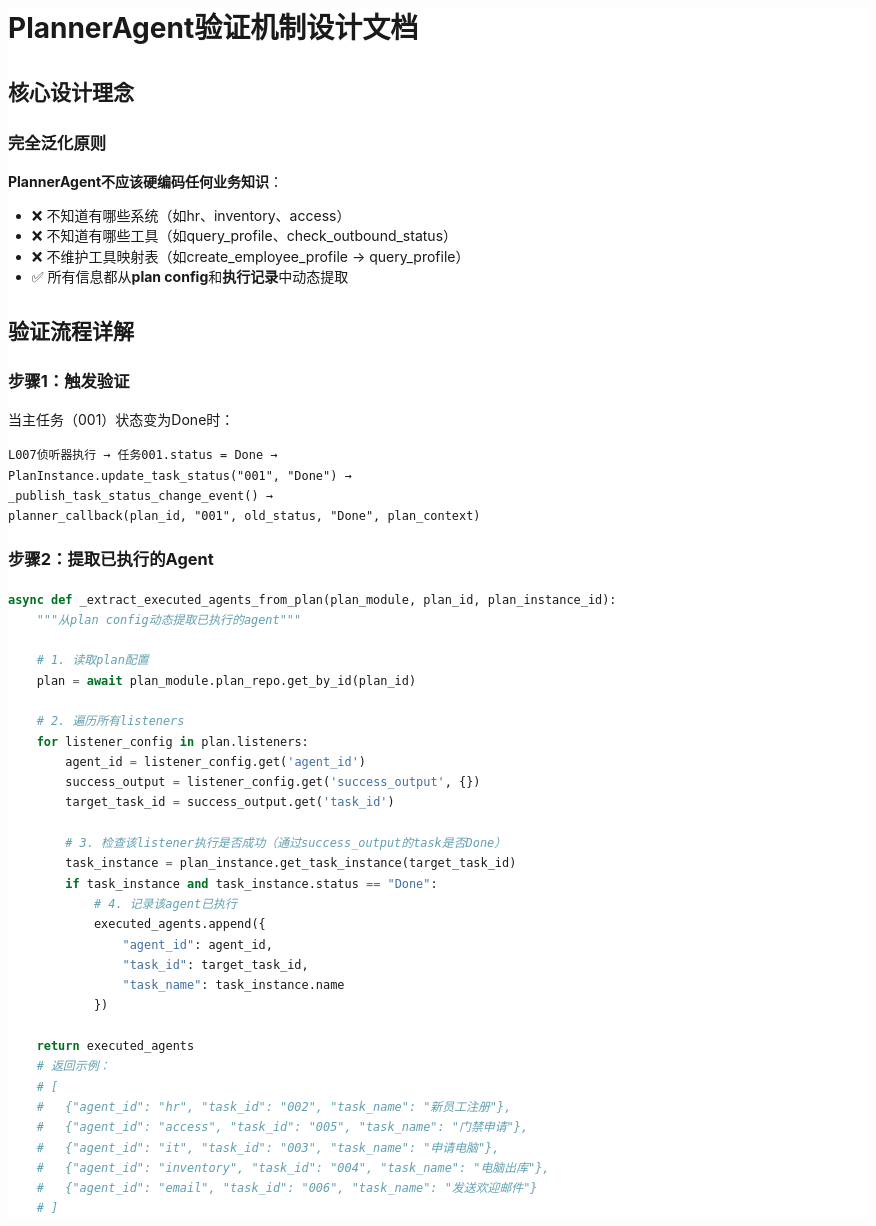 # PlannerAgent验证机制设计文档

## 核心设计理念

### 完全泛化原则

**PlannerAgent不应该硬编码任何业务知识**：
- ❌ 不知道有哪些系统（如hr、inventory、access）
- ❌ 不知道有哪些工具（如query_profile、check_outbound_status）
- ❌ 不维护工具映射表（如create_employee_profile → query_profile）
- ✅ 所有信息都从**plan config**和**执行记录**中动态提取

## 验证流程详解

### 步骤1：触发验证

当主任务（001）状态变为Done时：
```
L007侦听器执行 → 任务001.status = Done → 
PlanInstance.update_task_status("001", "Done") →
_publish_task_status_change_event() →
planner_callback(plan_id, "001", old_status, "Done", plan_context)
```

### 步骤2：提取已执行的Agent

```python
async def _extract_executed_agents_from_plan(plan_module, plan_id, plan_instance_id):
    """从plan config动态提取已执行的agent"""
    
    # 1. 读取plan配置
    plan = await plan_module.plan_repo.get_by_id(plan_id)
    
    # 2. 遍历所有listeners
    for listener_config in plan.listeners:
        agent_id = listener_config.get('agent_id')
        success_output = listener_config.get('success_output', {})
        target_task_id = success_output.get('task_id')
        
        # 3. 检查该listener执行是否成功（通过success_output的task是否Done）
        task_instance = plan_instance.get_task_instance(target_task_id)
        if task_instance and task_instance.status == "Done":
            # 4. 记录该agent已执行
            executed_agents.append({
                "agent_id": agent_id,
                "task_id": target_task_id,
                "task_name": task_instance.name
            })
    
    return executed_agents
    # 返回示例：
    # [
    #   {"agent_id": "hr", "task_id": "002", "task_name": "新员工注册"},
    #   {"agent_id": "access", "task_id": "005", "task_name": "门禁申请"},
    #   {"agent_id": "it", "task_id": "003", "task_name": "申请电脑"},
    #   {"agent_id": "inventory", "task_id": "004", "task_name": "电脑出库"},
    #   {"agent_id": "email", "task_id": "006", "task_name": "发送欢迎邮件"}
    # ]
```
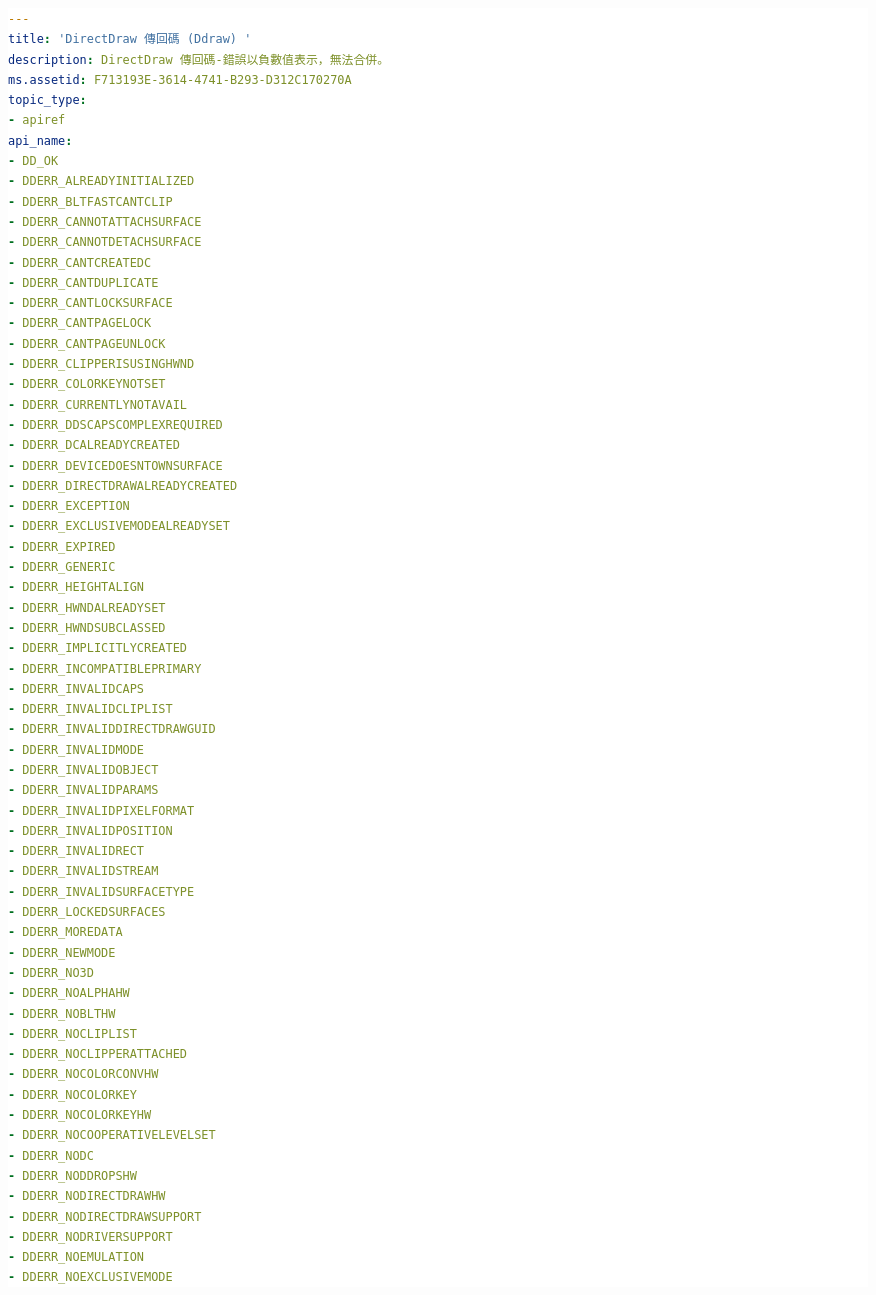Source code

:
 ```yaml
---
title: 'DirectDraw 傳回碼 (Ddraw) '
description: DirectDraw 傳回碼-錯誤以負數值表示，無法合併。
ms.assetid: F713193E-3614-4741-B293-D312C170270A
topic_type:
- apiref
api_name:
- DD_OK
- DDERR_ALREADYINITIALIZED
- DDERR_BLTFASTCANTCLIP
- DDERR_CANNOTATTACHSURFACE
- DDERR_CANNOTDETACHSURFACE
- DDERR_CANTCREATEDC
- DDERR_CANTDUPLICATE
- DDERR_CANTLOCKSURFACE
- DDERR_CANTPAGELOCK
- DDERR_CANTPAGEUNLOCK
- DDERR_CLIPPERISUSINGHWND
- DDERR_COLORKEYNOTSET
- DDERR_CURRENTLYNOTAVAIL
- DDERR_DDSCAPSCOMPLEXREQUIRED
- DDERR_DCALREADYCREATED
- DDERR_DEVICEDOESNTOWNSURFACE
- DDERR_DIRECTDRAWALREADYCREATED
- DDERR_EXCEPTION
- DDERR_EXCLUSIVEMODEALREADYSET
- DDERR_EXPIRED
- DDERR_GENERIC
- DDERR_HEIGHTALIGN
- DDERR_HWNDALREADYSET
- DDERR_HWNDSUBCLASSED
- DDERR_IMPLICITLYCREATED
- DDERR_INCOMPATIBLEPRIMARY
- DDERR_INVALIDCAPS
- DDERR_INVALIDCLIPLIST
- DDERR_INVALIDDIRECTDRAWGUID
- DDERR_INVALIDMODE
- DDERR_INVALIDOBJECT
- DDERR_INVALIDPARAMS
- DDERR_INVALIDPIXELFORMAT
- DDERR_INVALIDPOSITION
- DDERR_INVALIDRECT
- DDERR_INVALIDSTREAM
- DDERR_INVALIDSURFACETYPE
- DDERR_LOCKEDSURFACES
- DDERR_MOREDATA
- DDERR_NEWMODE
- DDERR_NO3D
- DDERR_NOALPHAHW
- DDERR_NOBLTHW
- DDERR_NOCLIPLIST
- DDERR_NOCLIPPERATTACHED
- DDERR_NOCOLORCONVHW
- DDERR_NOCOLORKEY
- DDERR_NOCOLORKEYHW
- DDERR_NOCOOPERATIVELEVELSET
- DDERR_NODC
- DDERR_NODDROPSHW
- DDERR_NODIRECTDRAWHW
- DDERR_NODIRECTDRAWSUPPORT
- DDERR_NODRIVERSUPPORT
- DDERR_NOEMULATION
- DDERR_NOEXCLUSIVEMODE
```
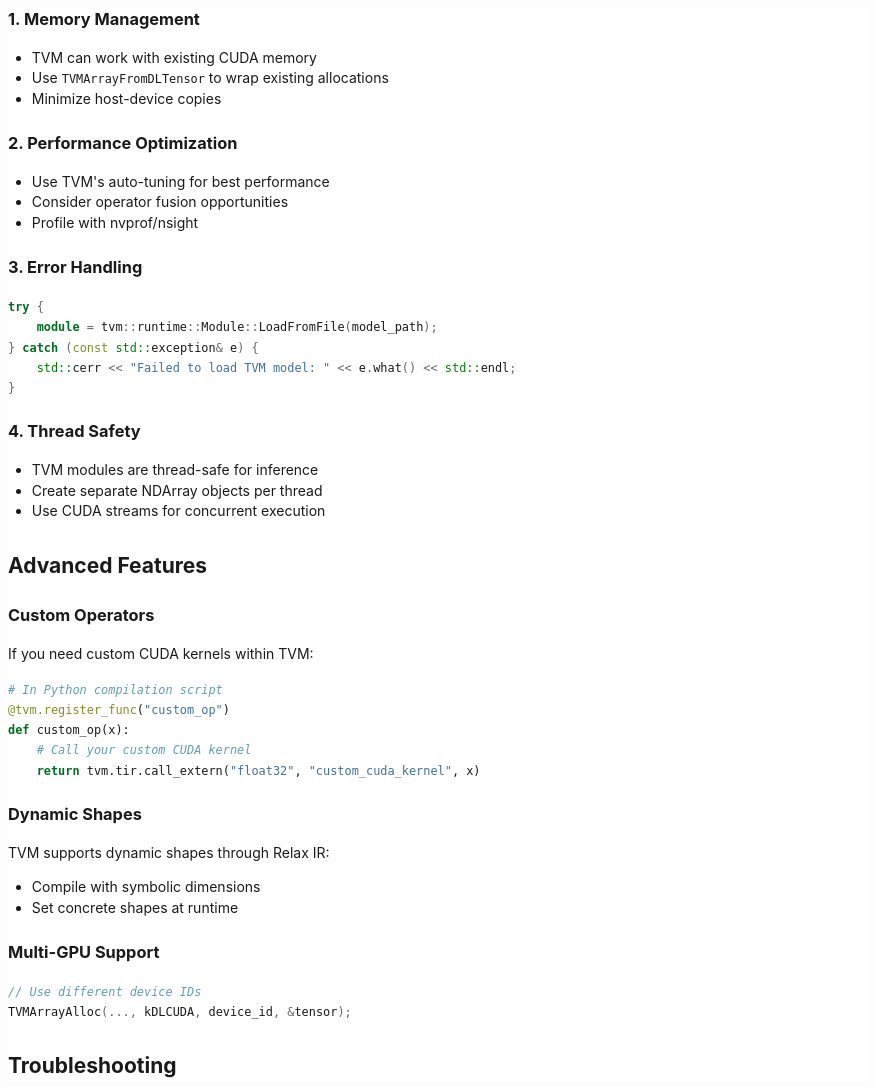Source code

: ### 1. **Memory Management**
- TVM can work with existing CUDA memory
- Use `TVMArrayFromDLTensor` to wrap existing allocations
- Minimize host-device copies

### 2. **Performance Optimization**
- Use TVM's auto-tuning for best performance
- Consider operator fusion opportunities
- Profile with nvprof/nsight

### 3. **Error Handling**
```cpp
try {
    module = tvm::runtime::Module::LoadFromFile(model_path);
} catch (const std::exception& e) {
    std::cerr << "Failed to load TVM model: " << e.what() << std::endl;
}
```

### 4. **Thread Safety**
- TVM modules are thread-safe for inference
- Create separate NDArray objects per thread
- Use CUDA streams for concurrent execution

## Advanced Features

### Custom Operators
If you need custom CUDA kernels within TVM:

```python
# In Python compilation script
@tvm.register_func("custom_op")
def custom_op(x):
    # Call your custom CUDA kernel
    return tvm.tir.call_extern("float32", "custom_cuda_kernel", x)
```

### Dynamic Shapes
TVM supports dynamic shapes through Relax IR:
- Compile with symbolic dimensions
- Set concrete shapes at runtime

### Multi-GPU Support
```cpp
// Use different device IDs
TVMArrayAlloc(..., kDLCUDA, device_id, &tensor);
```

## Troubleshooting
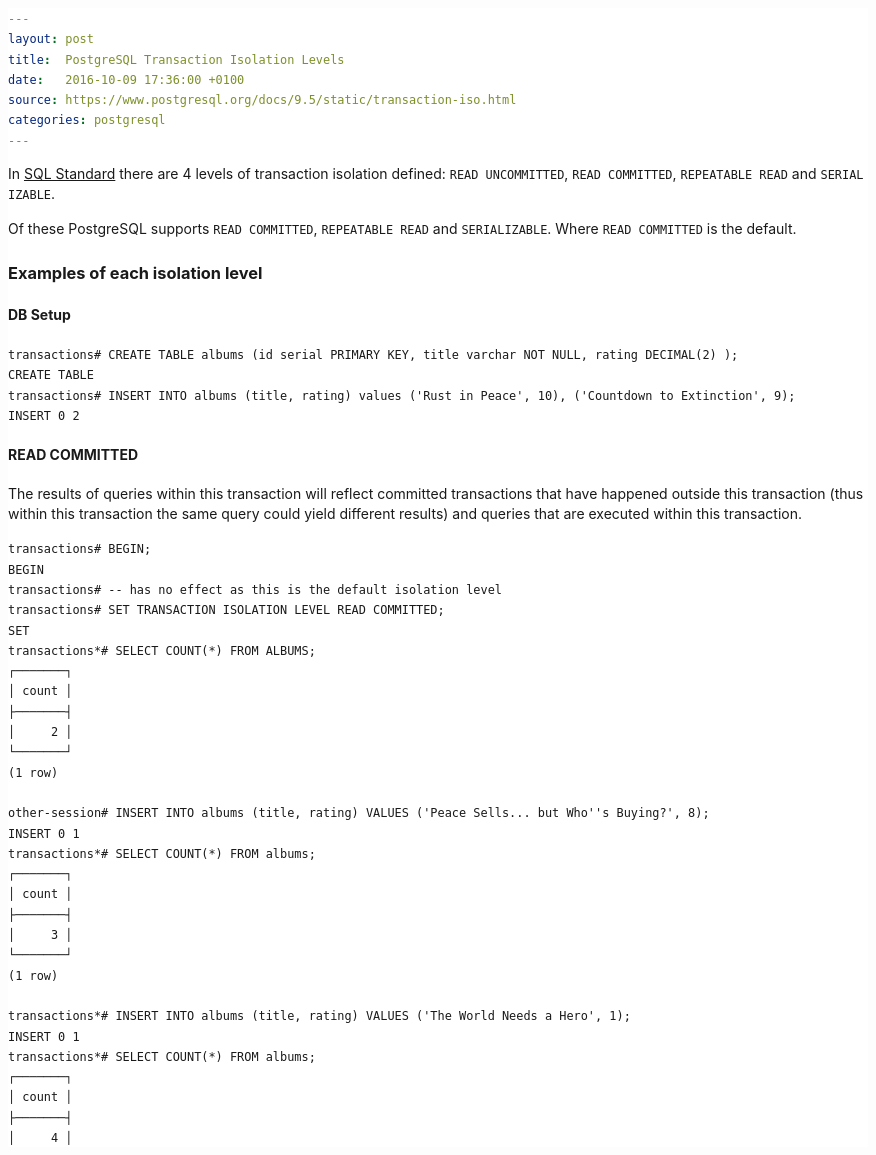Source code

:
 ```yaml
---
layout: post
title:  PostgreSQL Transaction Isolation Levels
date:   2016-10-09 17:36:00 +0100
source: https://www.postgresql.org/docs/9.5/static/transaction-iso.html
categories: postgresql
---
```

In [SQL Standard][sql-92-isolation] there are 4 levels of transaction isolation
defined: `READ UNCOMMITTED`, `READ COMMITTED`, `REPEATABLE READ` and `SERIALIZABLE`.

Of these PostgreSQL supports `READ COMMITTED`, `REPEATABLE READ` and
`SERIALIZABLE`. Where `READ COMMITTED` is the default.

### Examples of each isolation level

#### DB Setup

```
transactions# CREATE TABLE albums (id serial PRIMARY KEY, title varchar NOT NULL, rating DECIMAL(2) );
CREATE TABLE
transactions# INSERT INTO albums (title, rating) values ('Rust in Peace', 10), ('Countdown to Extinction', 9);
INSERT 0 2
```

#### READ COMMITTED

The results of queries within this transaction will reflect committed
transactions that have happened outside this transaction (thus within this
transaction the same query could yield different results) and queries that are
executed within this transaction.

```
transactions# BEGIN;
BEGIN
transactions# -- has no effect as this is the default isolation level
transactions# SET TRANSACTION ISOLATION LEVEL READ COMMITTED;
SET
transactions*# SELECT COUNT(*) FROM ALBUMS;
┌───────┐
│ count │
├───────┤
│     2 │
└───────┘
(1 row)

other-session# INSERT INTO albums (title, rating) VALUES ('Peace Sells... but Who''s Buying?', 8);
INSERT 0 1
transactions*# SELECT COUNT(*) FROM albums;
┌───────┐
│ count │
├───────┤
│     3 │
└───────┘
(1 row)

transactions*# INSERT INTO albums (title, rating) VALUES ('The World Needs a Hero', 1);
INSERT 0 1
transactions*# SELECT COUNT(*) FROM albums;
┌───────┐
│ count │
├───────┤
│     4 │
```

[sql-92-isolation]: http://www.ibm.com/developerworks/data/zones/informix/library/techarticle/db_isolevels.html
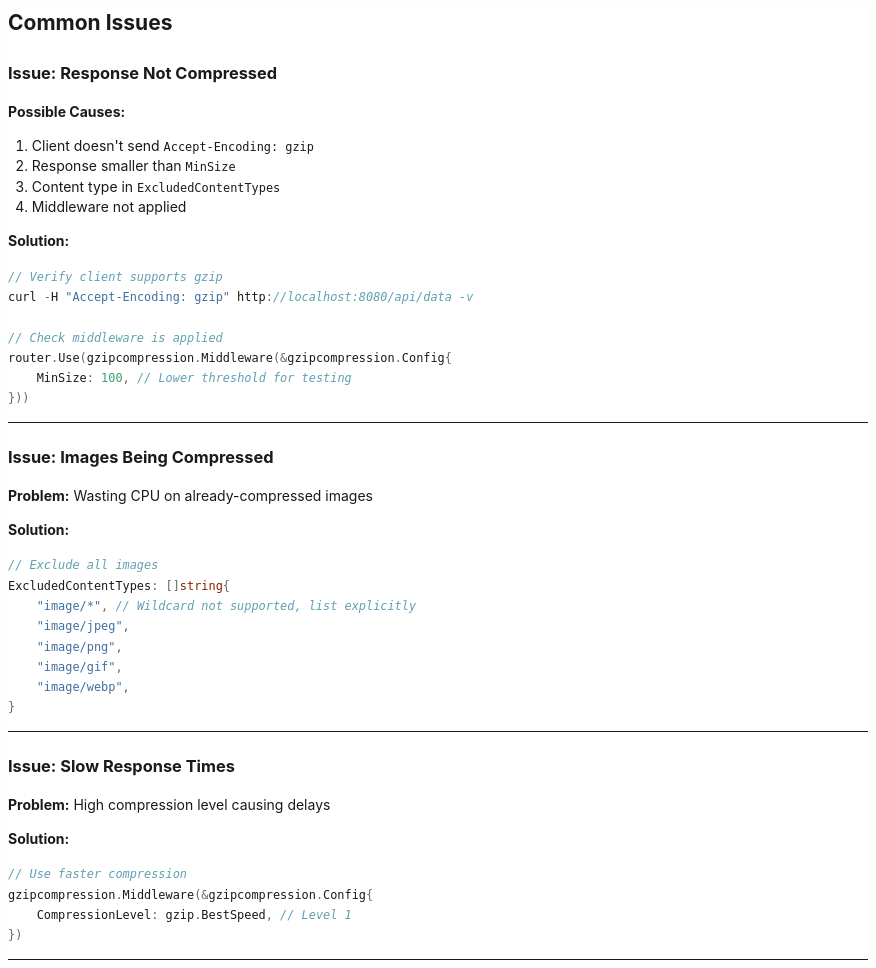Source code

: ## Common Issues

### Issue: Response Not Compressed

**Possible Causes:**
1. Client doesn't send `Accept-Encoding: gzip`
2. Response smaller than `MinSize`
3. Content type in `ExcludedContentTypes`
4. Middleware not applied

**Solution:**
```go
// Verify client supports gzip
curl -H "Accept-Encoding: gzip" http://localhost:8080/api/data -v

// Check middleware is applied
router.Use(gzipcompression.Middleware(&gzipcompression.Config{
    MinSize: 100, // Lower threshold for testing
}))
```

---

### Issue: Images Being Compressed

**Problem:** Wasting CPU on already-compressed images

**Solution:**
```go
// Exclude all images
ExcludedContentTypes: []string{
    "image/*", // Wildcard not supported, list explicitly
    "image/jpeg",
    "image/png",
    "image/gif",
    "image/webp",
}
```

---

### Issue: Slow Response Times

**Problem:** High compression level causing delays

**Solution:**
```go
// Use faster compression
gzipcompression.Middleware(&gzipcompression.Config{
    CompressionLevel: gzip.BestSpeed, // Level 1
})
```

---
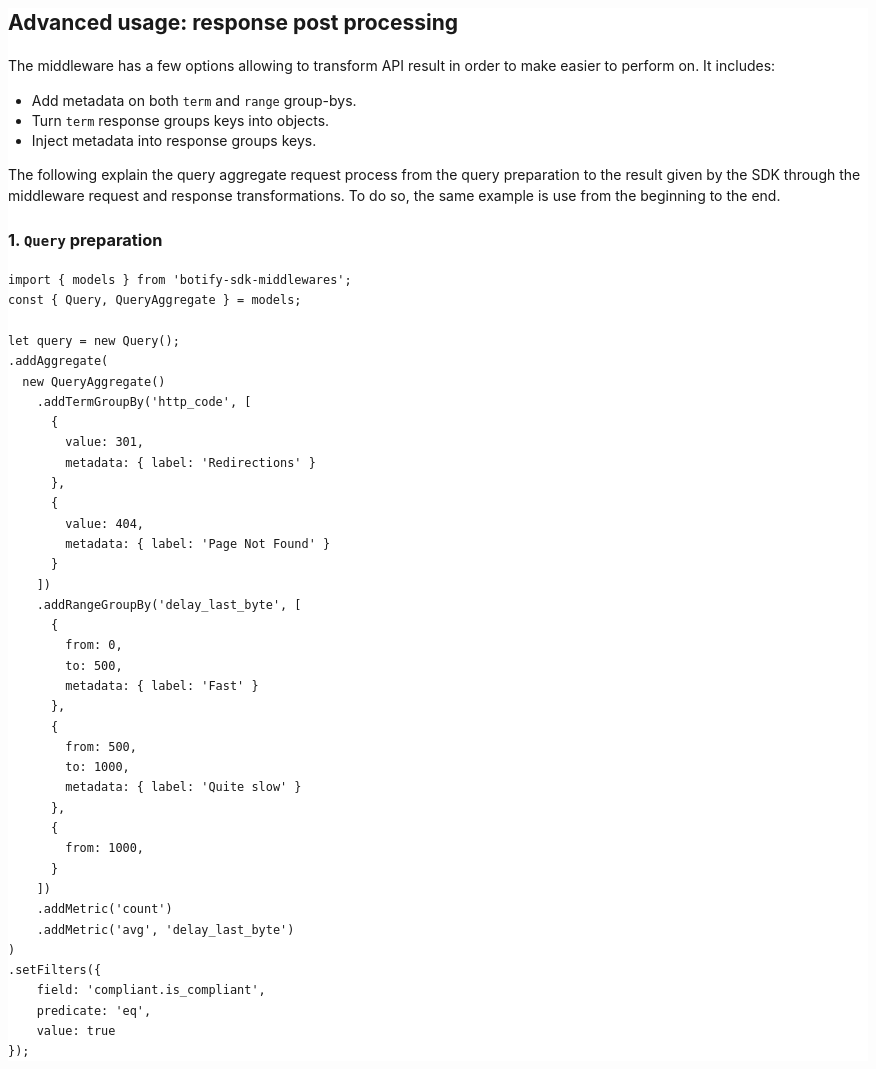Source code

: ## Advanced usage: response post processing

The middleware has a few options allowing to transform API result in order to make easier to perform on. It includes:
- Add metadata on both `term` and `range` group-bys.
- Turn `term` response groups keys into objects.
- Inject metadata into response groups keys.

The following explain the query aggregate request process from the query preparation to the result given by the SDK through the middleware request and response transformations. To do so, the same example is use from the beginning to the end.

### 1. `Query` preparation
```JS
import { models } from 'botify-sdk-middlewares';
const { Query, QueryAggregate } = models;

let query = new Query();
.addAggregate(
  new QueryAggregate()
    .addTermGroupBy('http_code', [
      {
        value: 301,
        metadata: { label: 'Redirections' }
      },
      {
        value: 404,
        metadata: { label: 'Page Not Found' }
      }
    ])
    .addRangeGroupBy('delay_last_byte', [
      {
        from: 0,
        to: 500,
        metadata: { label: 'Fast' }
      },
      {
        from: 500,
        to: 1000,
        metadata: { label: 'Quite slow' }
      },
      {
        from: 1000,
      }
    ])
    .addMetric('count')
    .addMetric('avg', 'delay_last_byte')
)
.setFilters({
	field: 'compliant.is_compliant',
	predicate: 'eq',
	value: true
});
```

• **What you have to do**: Scan the material above and determine how many lines include the word "QueryAggregate"; report only the number.

• **Output of the task**: 2